API Specifications

Work in progress: The WG agreed with RDA a 6-month deadline extension (i.e., end of June 2025) in order to deliver full-fledged API specifications that go beyond the “vanilla” resolvers here described. We opted for OpenAPI to describe the endpoints and the format of the objects to exchange on the wire. The YAML file will be soon shared here. Stay tuned! In the meantime, you can have a preview of the ongoing work here.

Our field work suggested that providing a full-fledged API would be not feasible at this stage, as it requires extensive discussions that can be hardly met within the WG deadlines. In the future, we will explore its feasibility via a dedicated RDA WG.

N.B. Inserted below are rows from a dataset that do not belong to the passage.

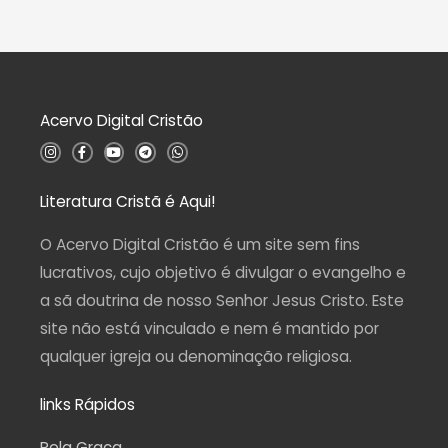
0
i
d
a
e
ç
5
ã
o
0
d
Acervo Digital Cristão
e
5
I
F
Y
T
W
n
a
o
e
h
s
c
u
l
a
t
e
t
e
t
a
b
u
g
s
Literatura Cristã é Aqui!
g
o
b
r
a
r
o
e
a
p
a
k
m
p
O Acervo Digital Cristão é um site sem fins
m
-
f
lucrativos, cujo objetivo é divulgar o evangelho e
a sã doutrina de nosso Senhor Jesus Cristo. Este
site não está vinculado e nem é mantido por
qualquer igreja ou denominação religiosa.
links Rápidos
Pela Graça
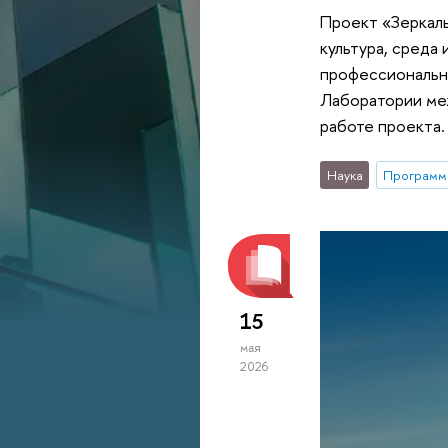
Проект «Зеркаль
культура, среда
профессиональны
Лаборатории ме
работе проекта.
Наука
Программа
15
мая
2026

For the time being, the easiest way we conceived is about exchanging data by engaging with a API resolver, that returns SKG-IF, if any, given a ID in input.

A SKG-IF compliant SKG should provide an implementation of endpoint managing requests as follows:

  • GET https://my.skg.io/list_schemes which provides a comprehensive JSON list of the ids and PIDs schemes that the API is willing to resolve. The scheme local refers to ids that are valid locally in the SKG at hand, and should always be present (e.g., ['local', 'doi', 'orcid', 'handle', 'cordis', 'openalex']).
  • GET https://my.skg.io/resolve/<schema>:<id> which resolves a couple <schema, id> and returns the SKG-IF representation of the relevant object.
    • The parameter schema is one from the list returned by the list_schemes request above;
    • The parameter id is the identifier of which we are asking an SKG-IF representation.

    For example, https://my.skg.io/resolve/orcid:0000-1111-2222-3333.

  • POST https://my.skg.io/resolve which works as the method above, while passing a list of couples <schema, id> to be resolved in the body of the request.

SKG-IF extensions can further extend these methods by including HTTP parameters whose implementation is left open.